To-do item:
Where the listing below reaches the line containing "Page size: 1275x1650.", start writing out lines exactly, and stop once the line containing "Identify the document" has been written.

Entries shown:

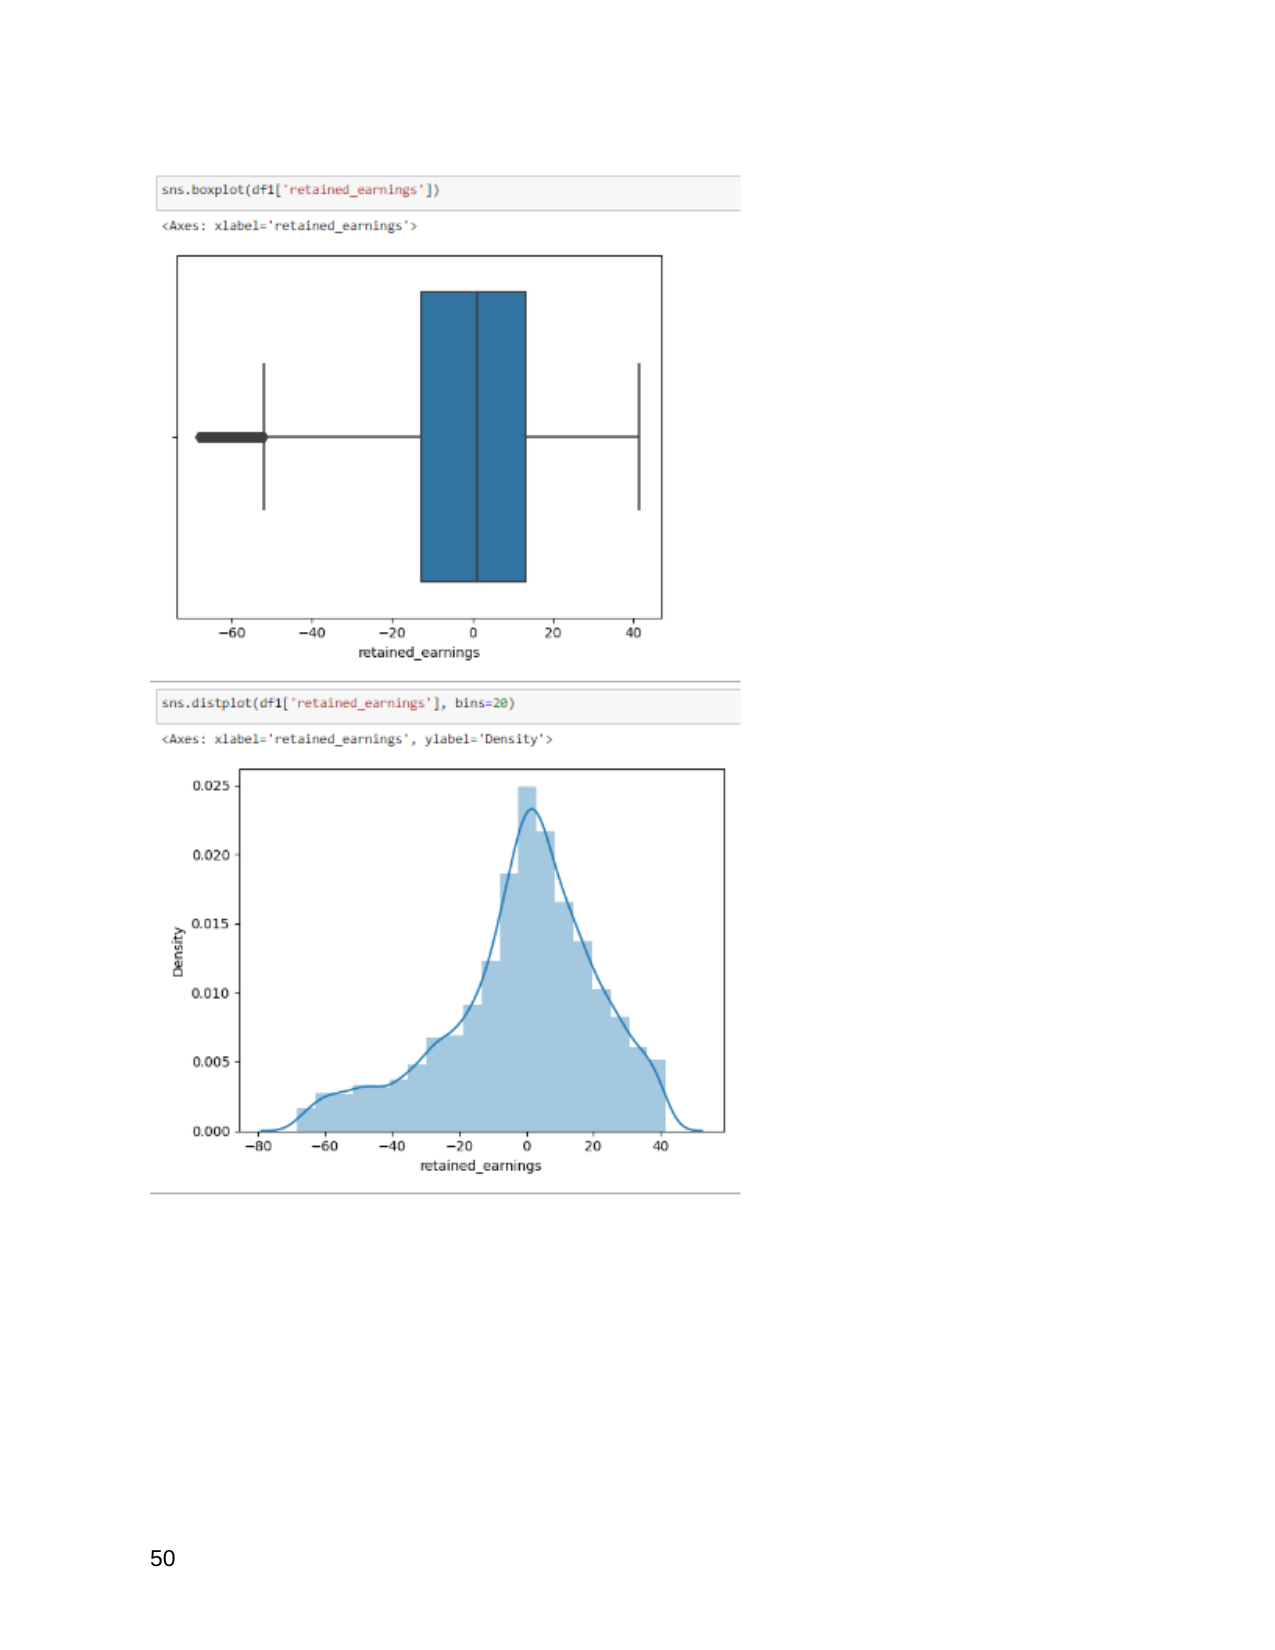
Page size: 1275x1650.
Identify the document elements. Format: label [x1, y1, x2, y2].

--

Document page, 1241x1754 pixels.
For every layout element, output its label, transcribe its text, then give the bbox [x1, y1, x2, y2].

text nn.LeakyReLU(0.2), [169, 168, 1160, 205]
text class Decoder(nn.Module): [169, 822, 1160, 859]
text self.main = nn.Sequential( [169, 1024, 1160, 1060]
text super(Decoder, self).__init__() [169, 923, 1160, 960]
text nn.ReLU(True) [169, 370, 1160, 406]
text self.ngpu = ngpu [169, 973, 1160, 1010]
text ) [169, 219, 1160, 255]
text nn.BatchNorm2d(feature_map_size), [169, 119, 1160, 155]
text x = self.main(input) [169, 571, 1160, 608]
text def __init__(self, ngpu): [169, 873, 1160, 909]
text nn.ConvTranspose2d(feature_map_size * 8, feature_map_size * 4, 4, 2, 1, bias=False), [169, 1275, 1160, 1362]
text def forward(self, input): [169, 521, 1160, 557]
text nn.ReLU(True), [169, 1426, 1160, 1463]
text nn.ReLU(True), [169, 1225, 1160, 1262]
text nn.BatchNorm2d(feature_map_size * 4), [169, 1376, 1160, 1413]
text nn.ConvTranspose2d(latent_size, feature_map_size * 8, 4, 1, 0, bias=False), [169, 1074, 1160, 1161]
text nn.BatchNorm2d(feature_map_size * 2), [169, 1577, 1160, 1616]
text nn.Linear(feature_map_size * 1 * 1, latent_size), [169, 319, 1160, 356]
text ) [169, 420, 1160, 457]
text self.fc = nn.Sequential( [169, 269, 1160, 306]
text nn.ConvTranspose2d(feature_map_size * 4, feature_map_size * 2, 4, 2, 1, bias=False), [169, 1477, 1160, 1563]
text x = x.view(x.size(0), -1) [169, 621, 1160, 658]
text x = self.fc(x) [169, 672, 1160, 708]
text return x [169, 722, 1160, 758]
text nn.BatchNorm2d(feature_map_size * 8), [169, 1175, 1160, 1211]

--

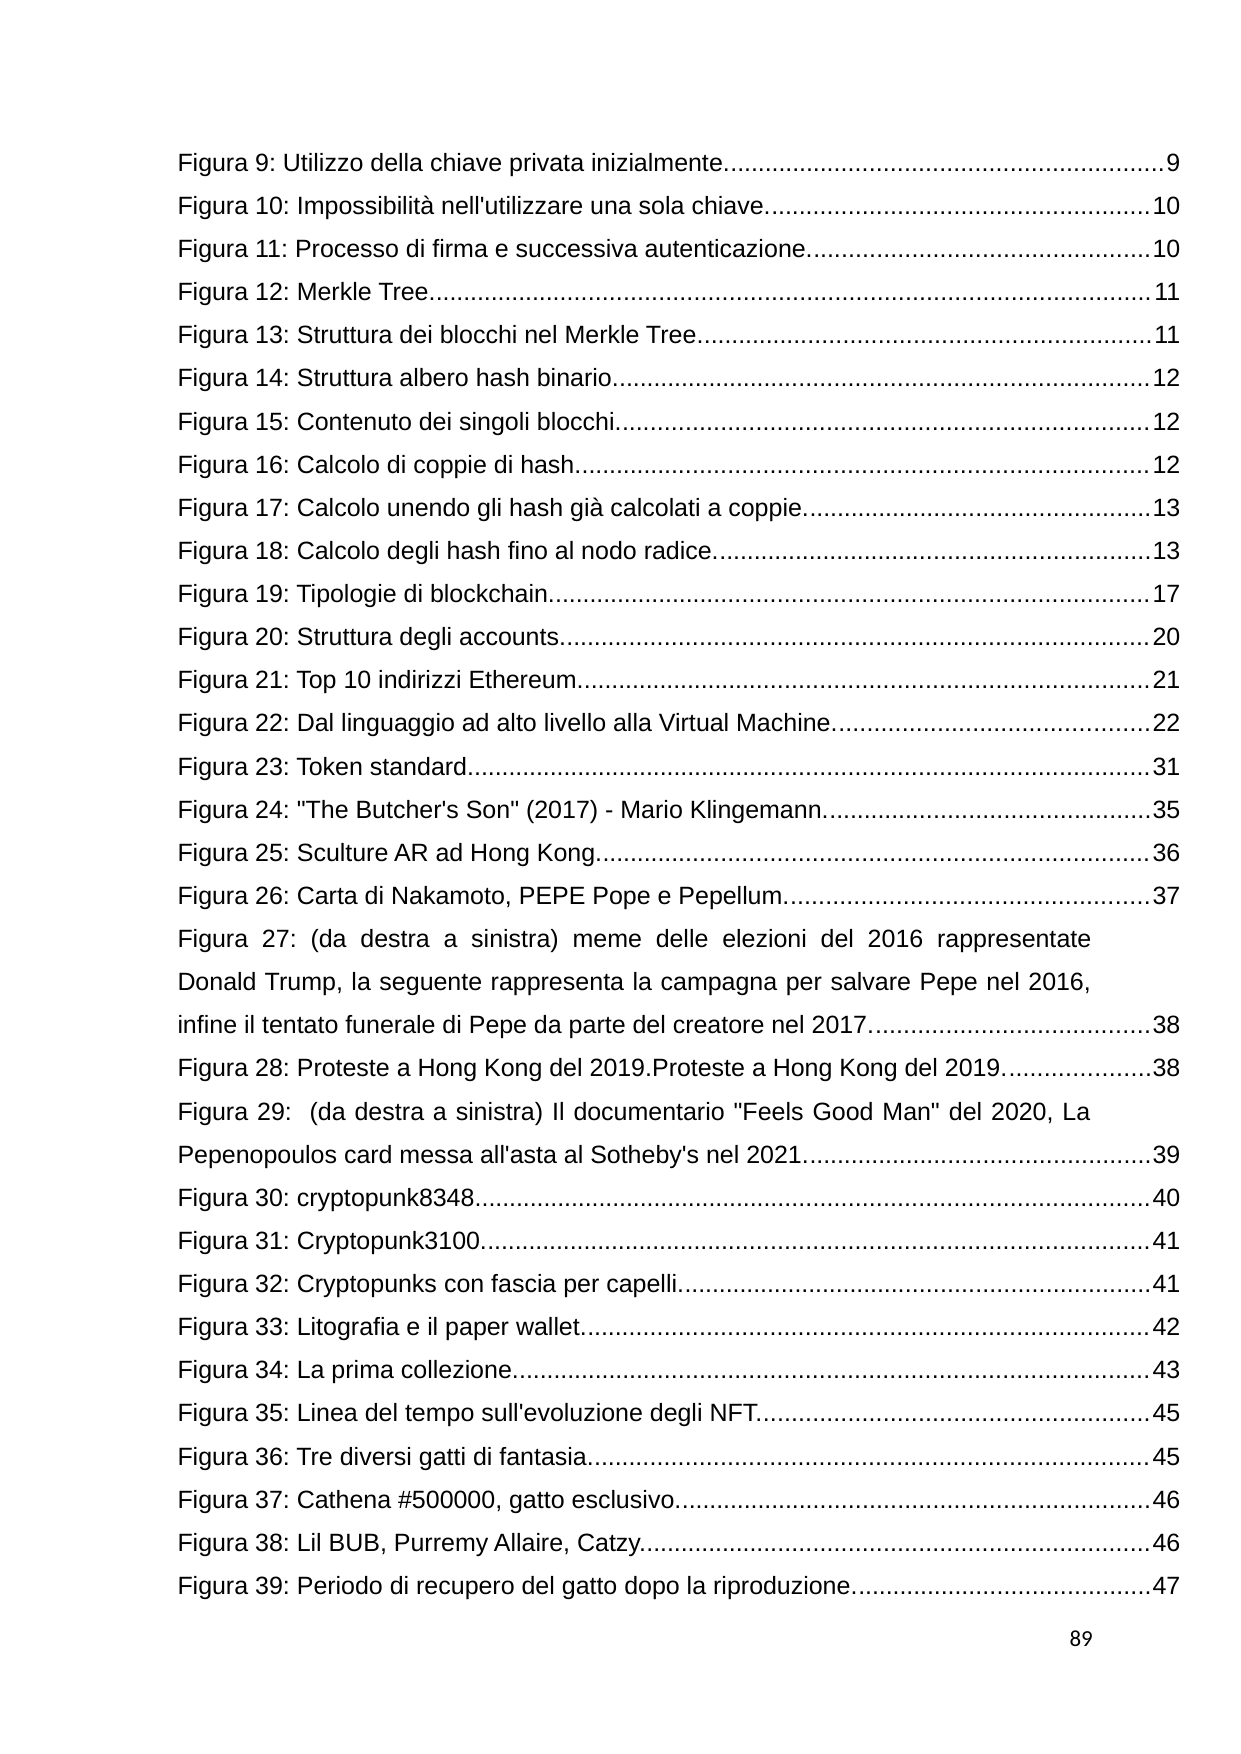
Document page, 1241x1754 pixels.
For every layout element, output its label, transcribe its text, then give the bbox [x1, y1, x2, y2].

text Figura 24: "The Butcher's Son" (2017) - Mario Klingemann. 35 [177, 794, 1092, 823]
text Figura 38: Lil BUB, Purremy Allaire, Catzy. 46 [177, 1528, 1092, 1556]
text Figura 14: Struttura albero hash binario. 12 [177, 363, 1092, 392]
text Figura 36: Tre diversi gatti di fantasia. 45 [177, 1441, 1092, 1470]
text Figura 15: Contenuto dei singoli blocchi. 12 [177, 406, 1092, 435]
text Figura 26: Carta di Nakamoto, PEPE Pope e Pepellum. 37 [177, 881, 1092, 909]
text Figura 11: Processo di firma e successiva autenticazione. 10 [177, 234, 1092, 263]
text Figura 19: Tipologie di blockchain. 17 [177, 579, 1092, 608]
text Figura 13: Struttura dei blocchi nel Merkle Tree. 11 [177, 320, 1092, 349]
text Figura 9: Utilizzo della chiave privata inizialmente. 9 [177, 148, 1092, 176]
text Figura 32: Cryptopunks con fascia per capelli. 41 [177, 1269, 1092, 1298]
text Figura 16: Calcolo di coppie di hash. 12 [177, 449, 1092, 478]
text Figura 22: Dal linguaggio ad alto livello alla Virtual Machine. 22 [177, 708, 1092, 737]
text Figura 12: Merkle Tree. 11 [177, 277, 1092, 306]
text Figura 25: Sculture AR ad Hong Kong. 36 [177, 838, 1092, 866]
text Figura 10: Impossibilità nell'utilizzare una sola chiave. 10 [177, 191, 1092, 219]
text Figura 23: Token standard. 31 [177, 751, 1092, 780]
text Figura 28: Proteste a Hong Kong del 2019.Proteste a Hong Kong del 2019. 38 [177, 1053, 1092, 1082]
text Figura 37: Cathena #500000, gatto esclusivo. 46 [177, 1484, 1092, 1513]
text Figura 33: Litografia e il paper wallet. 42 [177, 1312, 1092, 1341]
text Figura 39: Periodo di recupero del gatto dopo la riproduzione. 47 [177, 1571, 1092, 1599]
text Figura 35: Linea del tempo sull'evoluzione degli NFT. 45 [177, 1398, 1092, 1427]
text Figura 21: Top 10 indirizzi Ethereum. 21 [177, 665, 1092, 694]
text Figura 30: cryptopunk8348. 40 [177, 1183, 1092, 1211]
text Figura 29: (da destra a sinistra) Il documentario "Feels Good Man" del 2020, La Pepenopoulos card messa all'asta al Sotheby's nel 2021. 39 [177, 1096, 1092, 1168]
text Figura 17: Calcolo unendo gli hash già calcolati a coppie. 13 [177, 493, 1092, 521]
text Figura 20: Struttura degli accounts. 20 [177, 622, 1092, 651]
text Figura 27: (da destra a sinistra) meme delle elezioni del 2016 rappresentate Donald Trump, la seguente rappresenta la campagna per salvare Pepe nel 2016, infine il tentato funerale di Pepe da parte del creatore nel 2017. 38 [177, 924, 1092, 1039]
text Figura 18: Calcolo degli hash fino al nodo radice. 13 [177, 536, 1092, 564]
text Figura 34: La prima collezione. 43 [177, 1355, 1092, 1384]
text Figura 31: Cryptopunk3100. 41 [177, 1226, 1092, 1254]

Task response:
Page size: 1275x1650.
Identify the document elements. Format: label [x1, y1, x2, y2].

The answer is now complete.